Before the pandemic hit, there were very few people of colour seen in winter outdoor recreation activities. Nonetheless, COVID-19 has really flipped the switch. The realisation that humans are part of nature extends into winter activities seen in the huge increase in the number of BIPOC. 


Brown Girl Outdoor World is a Toronto-based organisation which provides a comfortable space for the BIPOC community in outdoor activities and has been active since 2018.


Founder Demiesha Dennis said the pandemic has pushed people to go and explore the outdoors. The community networks that were formed around being outside have become “a safety network and an avenue for people to come together as a community and explore and enjoy what's been around us for so long.”

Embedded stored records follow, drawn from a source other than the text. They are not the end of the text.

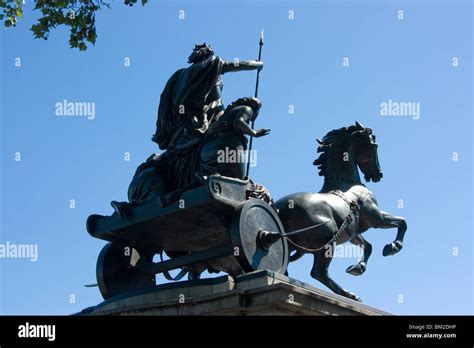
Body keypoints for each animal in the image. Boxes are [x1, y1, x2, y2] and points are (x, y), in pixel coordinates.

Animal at [274, 121, 408, 300]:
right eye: (374, 146)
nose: (378, 174)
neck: (346, 185)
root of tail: (279, 208)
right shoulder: (377, 219)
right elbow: (402, 222)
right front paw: (392, 247)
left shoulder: (352, 233)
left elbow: (368, 246)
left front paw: (357, 268)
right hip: (327, 240)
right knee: (318, 272)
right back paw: (348, 294)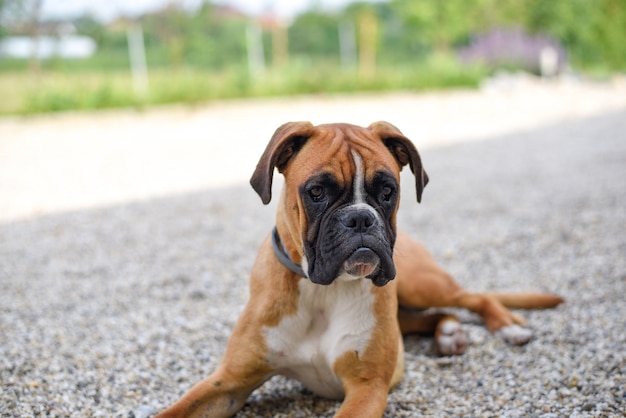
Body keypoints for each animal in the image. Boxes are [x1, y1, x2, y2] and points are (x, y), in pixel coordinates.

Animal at [155, 121, 560, 418]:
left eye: (388, 191)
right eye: (317, 192)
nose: (361, 218)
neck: (322, 290)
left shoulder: (366, 387)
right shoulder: (228, 382)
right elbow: (174, 411)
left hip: (419, 283)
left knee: (472, 297)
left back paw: (506, 327)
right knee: (436, 315)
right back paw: (449, 334)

Dennis said there is a lack of information and community coming into a landscape that are not familiar to people of colour. 


“You are not required to have to love winter or have to love winter sports,” she said. “It's okay as well for you to just get outside and go for a walk, or go stand on your balcony because that's what you have access to.” 


Dennis also thinks winter sports shouldn’t be normalised as extreme and expensive hobbies like skiing in the resort. 


“Winter outdoor activities could be as simple as going outside with your kids in a city park and having a snowball fight. It could be a walk along the trail, it could be a walk in a ravine, it could be something as simple as identifying birds that you can see in the wintertime that you don't really see in the summer.”


As for changing the narrative of whiteness as the dominant imagery which portrays winter sports, Dennis said the initiative provides a space for people of colour to recreate and do their activities, and try to change that narrative through imagery.


Dennis suggests supporting organisations to consider “physical and psychological safety” when people enter these sports, and start looking at “active ways of engaging the community through hiring practices, through promotions and through engaging committees who are not always considered a part of those narratives.”